Experten kritisieren den Vorstoß der Briten
Erst im Frühjahr hatten internationale Wissenschaftler ein Moratorium für diese Forschung gefordert. Auch die Miterfinderin der Gen-Schere CRISPR/Cas9, Emmanuelle Charpentier, forderte 2015 ein Verbot von Keimbahn-Experimenten – also Versuchen an Zellen, die sich später zu Spermien oder Eizellen entwickeln. „Ich finde das nicht gut. Welchen Zweck hat es, menschliche Keimbahnzellen zu manipulieren?“, sagte die Forscherin, die jetzt in Berlin arbeitet. Es sei besser, Keimbahn-Experimente zu untersagen als umständlich einzuschränken.
Mehrere britische Wissenschaftler begrüßten dagegen die Entscheidung der Behörde. Damit würden neue Einblicke in grundlegende Gen-Mechanismen gewonnen, sagte der Gynäkologe Peter Braude vom Londoner King’s College. Der Biotechnologe Bruce Whitelaw vom Roslin Institute der Universität Edinburgh sagte, mit Hilfe des Projekts könnten Wege ausgelotet werden, unfruchtbaren Paaren zu helfen.
Der deutsche Experte Professor Hans Schöler bewertet die Entwicklung mit Skepsis: „Diese Forschung hat eine neue Qualität. Sie öffnet eine Tür, gezielt in die Keimbahn eines menschlichen Embryos einzugreifen“, sagte der Leiter des Max-Planck-Instituts für molekulare Biomedizin in Münster. „Dass solche Eingriffe nicht durchgeführt werden, war bislang internationaler Konsens. Die Briten wollen offenbar eine Vorreiterrolle einnehmen.“ Letztlich werde die Forschung darauf abzielen, Krankheiten zu vermeiden.

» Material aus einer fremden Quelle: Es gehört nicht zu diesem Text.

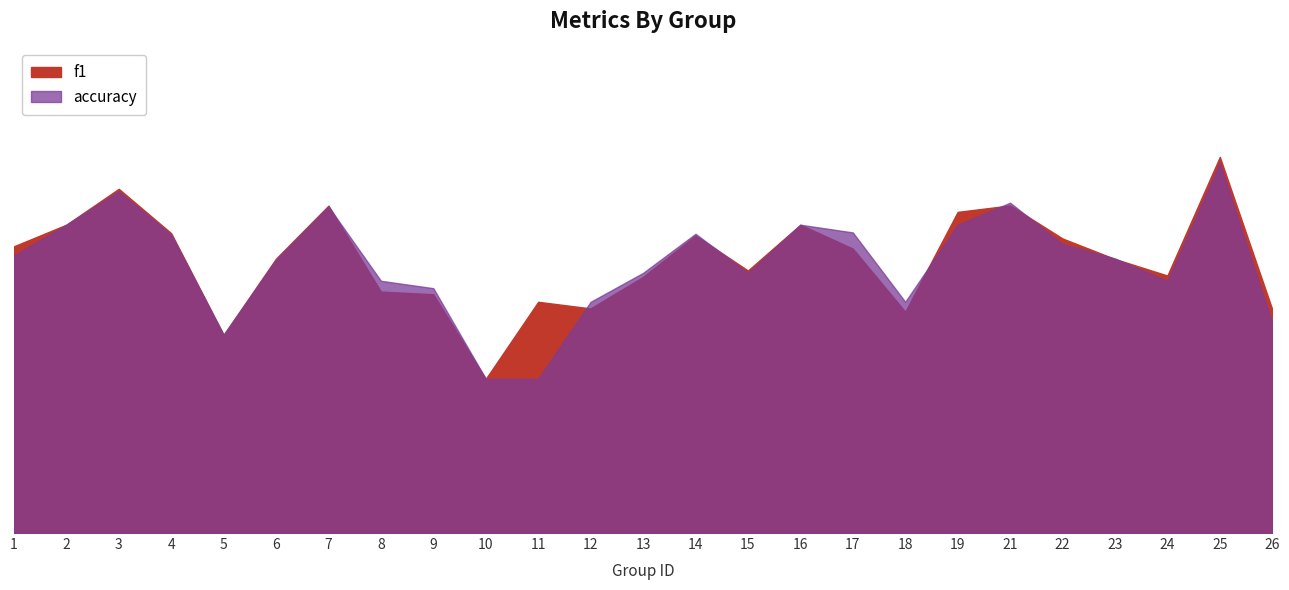

What is the minimum value shown in the chart?

0.3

Auch in China finden Manipulationen an menschlichen Embryonen statt
Nach Ansicht des Direktors des Instituts für Wissenschaft und Ethik (Bonn), Professor Dieter Sturma muss man sorgsam abwägen. „Wenn ich schon riskante Wege gehe, dann muss das Risiko in einem Verhältnis zum erwartbaren Nutzen stehen. Bessere künstliche Befruchtung ist zwar wünschenswert, aber es ist fraglich, ob dies zu den wichtigsten Zielen zählt.“
Das Thema hatte schon im Mai für Aufsehen gesorgt: Damals berichteten chinesische Forscher im Fachblatt „Protein & Cell“, dass sie mit CRISPR/Cas nicht lebensfähige menschliche Embryos genetisch manipuliert hätten. Dabei ging es um das Gen, das die Blutstörung Beta-Thalassämie verursacht. Ihr Fazit: Das Verfahren müsse vor einem klinischen Einsatz noch verbessert werden.